— Instructions to follow —
Transcribe the data exactly, omitting whatever pictures it holds.

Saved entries
*** Begin section ***

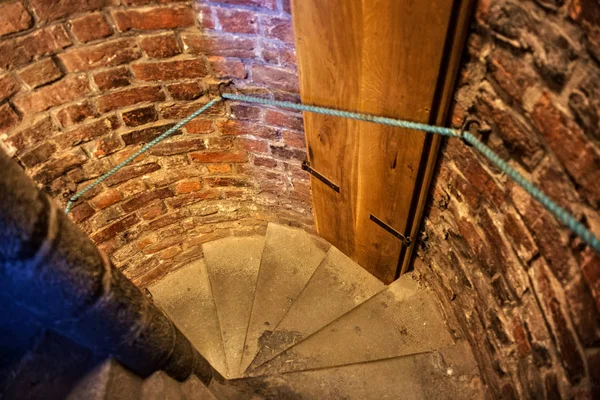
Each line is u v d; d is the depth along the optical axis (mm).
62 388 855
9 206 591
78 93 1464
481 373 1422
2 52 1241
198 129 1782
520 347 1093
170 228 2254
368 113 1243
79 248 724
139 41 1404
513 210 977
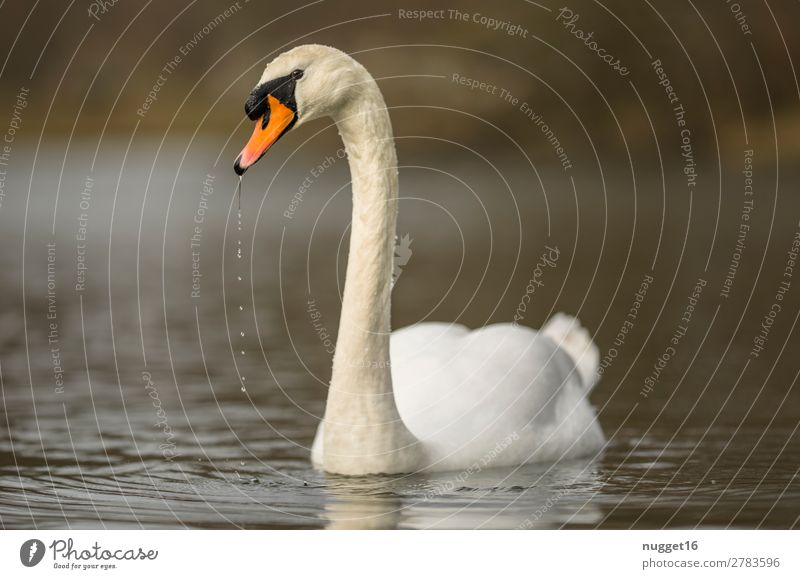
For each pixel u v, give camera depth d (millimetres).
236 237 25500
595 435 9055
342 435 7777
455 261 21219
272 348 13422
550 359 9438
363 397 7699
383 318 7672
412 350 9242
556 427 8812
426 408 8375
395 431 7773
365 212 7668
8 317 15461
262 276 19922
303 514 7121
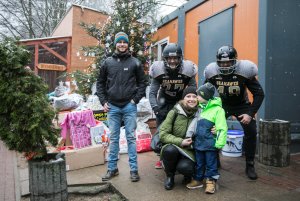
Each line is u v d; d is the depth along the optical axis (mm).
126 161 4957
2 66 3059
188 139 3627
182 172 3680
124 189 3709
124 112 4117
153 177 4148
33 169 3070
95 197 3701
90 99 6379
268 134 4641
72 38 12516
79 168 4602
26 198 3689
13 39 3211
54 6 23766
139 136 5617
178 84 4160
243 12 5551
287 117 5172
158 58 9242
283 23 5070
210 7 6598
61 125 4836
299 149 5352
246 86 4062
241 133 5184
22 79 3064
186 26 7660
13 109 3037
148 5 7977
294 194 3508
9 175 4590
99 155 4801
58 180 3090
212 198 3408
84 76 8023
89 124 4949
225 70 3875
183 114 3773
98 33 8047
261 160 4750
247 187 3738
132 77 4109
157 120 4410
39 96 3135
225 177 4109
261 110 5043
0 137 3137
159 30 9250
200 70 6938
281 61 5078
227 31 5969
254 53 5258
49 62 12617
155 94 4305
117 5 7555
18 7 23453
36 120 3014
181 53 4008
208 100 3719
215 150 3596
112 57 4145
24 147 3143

*** End section ***

— Response area —
Each line is u v d; d is the depth along the optical axis (mm).
62 388 855
9 206 591
78 93 1464
481 373 1422
2 52 1241
198 129 1782
520 347 1093
170 228 2254
368 113 1243
79 248 724
139 41 1404
513 210 977
For each pixel u v, give camera depth d (millimetres).
236 237 25500
595 435 9055
342 435 7777
455 261 21219
272 348 13422
550 359 9438
363 397 7699
383 318 7672
412 350 9242
556 427 8812
426 408 8375
395 431 7773
365 212 7668
8 317 15461
262 276 19922
303 514 7121
Each line is u v d; d is the depth along the optical axis (mm).
126 161 4957
2 66 3059
188 139 3627
182 172 3680
124 189 3709
124 112 4117
153 177 4148
33 169 3070
95 197 3701
90 99 6379
268 134 4641
72 38 12516
79 168 4602
26 198 3689
13 39 3211
54 6 23766
139 136 5617
178 84 4160
243 12 5551
287 117 5172
158 58 9242
283 23 5070
210 7 6598
61 125 4836
299 149 5352
246 86 4062
241 133 5184
22 79 3064
186 26 7660
13 109 3037
148 5 7977
294 194 3508
9 175 4590
99 155 4801
58 180 3090
212 198 3408
84 76 8023
89 124 4949
225 70 3875
183 114 3773
98 33 8047
261 160 4750
247 187 3738
132 77 4109
157 120 4410
39 96 3135
225 177 4109
261 110 5043
0 137 3137
159 30 9250
200 70 6938
281 61 5078
227 31 5969
254 53 5258
49 62 12617
155 94 4305
117 5 7555
18 7 23453
36 120 3014
181 53 4008
208 100 3719
215 150 3596
112 57 4145
24 147 3143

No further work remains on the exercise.